# Exploring the TTC Subway Real-time API
The API we're pulling data from is what supports the TTC's [Next Train Arrivals](http://www.ttc.ca/Subway/next_train_arrivals.jsp) page. With a bit of exploration through your browser's developer console, you can see that the page gets refreshed with data from a request to http://www.ttc.ca/Subway/loadNtas.action 

In [5]:
import requests #to handle http requests to the API
from datetime import datetime
import pytz

In [7]:
stationid = 3 
#We'll find out the full range of possible stations further down.
lineid = 1 
#[1,2,4]
request_time = datetime.now(pytz.timezone('Canada/Eastern')) 
#The time of the request. It's possible to get historical data?
#The request time must be passed in Unix epoch: milliseconds from Jan 1st, 1970
request_epoch = int(request_time.timestamp()*1000) 

In [12]:
# The url for the request
baseurl = "http://www.ttc.ca/Subway/loadNtas.action"

In [17]:
# Our query parameters for this API request
payload = {"subwayLine":lineid,
           "stationId":stationid,
           "searchCriteria":'', #The value in the search box
           #it has to be included otherwise the query fails
           "_":request_epoch} #Great job naming variables...
r = requests.get(baseurl, params = payload)

So now we've just received our first request from the API and the response is stored in the `requests` object `r`. From previous examination of the API we know that the response to an API request is in JSON format.
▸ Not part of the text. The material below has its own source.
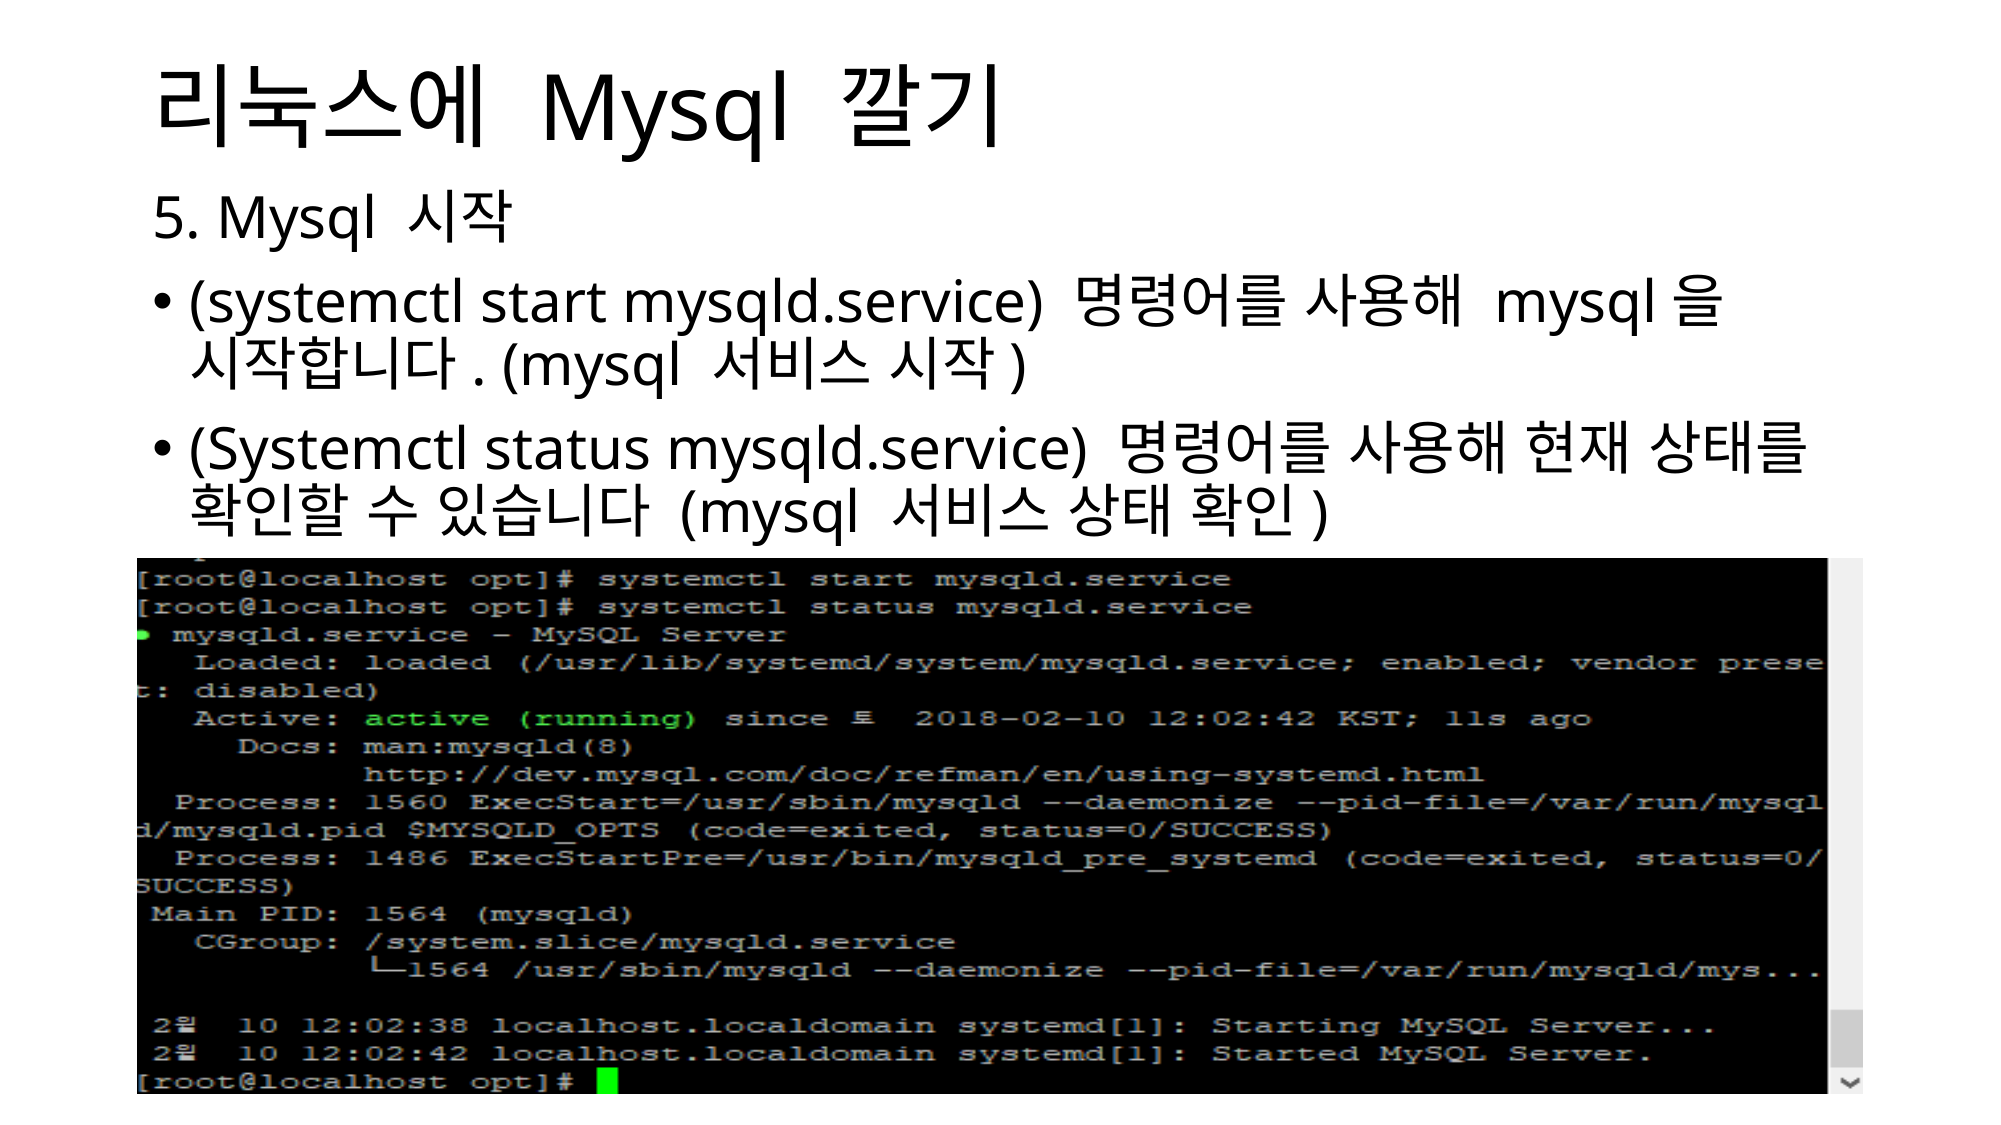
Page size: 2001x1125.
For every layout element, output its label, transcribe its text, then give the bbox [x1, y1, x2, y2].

title 리눅스에 Mysql 깔기 [137, 2, 1863, 181]
list 5. Mysql 시작 (systemctl start mysqld.service) 명령어를 사용해 mysql을 시작합니다. (mysql 서비스 시작) (Systemctl status mysqld.service) 명령어를 사용해 현재 상태를 확인할 수 있습니다 (mysql 서비스 상태 확인) [137, 181, 1863, 558]
picture [137, 558, 1863, 1094]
So the below code will pretty print out the response so we can have a look at the variables.

In [19]:
r.json() 

{'allStations': 'success',
 'data': None,
 'defaultDirection': [['YKD1', 'Southbound<br/> To Union', 'YUS'],
  ['YKD2', 'Northbound<br/> To Downsview', 'YUS']],
 'limit': 3,
 'ntasData': [{'createDate': '2017-01-10T20:45:49',
   'id': 11790245361,
   'stationDirectionText': 'Southbound<br/> To Union',
   'stationId': 'YKD1',
   'subwayLine': 'YUS',
   'systemMessageType': 'Normal',
   'timeInt': 1.8108022857142858,
   'timeString': '01.81',
   'trainDirection': 'North',
   'trainId': 354,
   'trainMessage': 'Arriving'},
  {'createDate': '2017-01-10T20:45:49',
   'id': 11790245362,
   'stationDirectionText': 'Southbound<br/> To Union',
   'stationId': 'YKD1',
   'subwayLine': 'YUS',
   'systemMessageType': 'Normal',
   'timeInt': 7.033191146666667,
   'timeString': '07.03',
   'trainDirection': 'North',
   'trainId': 159,
   'trainMessage': 'Arriving'},
  {'createDate': '2017-01-10T20:45:49',
   'id': 11790245363,
   'stationDirectionText': 'Southbound<br/> To Union',
   'stationId': 'Y

## Building a scraping script
By opening up the inspector tools in the browser, we can see the full list of station ids by hovering over the `Select a subway station` dropdown list.
![](img/line1_stations.png)  
For Line 1 they are numbered 1-32
For Line 2 they are numbered 33-63
For Line 4 they are numbered 64-68
Thus we can construct a dictionary that will represent every possible API call:

In [1]:
lines = {1: range(1, 33), #max value must be 1 greater
         2: range(33, 64),
         3: range(64, 68)}

In [None]:
def get_API_response(line_id, station_id, epoch):
    payload = {"subwayLine":line_id,
           "stationId":station_id,
           "searchCriteria":'',
           "_":epoch}
    r = requests.get(base_url, params = payload) 
    return r.json()

def query_all_stations(epoch):
    data = {}
    for line_id, stations in lines.items:
        for station_id in stations:
            data[line_id][station_id] = get_API_response(line_id, station_id, epoch)
    return data